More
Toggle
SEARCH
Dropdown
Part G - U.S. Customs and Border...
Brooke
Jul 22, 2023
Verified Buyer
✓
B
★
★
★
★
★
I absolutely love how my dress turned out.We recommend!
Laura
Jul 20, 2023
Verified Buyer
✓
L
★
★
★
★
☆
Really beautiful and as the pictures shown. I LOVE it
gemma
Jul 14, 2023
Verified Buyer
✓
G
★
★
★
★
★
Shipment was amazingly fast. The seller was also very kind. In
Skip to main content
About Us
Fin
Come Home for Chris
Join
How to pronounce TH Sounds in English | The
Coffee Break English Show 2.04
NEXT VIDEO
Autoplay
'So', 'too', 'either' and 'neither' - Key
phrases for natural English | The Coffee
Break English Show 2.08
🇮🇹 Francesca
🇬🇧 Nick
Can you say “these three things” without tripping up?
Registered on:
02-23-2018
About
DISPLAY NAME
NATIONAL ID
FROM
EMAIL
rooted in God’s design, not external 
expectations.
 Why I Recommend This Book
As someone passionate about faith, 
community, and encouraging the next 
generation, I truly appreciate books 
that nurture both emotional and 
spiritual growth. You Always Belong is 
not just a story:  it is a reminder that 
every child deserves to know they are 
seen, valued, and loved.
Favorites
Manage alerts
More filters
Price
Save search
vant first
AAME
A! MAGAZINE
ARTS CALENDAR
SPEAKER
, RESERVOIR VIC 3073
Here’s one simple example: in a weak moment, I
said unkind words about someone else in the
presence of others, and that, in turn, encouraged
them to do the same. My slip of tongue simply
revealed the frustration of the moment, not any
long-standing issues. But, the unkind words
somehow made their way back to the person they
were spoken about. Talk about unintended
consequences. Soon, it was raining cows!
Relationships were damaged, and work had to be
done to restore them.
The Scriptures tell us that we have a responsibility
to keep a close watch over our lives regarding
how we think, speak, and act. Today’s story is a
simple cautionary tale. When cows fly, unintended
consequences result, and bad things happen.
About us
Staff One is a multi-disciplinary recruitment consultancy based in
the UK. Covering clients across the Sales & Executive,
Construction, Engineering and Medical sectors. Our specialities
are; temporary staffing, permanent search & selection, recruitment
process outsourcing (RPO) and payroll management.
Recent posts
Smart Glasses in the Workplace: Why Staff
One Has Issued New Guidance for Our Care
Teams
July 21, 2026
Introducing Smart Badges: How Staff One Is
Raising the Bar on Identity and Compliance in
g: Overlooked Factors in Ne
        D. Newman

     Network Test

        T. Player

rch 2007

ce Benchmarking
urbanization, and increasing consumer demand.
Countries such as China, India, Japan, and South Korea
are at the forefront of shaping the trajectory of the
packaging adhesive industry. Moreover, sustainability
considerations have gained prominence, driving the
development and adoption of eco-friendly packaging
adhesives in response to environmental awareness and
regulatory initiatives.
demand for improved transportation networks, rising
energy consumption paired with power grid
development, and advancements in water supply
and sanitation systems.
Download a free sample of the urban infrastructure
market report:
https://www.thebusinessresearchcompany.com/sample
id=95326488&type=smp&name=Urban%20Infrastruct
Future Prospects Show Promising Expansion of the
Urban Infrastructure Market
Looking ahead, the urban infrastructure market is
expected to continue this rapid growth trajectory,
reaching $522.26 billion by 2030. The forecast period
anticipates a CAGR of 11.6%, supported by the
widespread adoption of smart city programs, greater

====

● **Task to carry out**: Please state how many lines in the items above contain the string "trajectory", matching case exactly. Reply with the number alone.

● **Expected output**: 2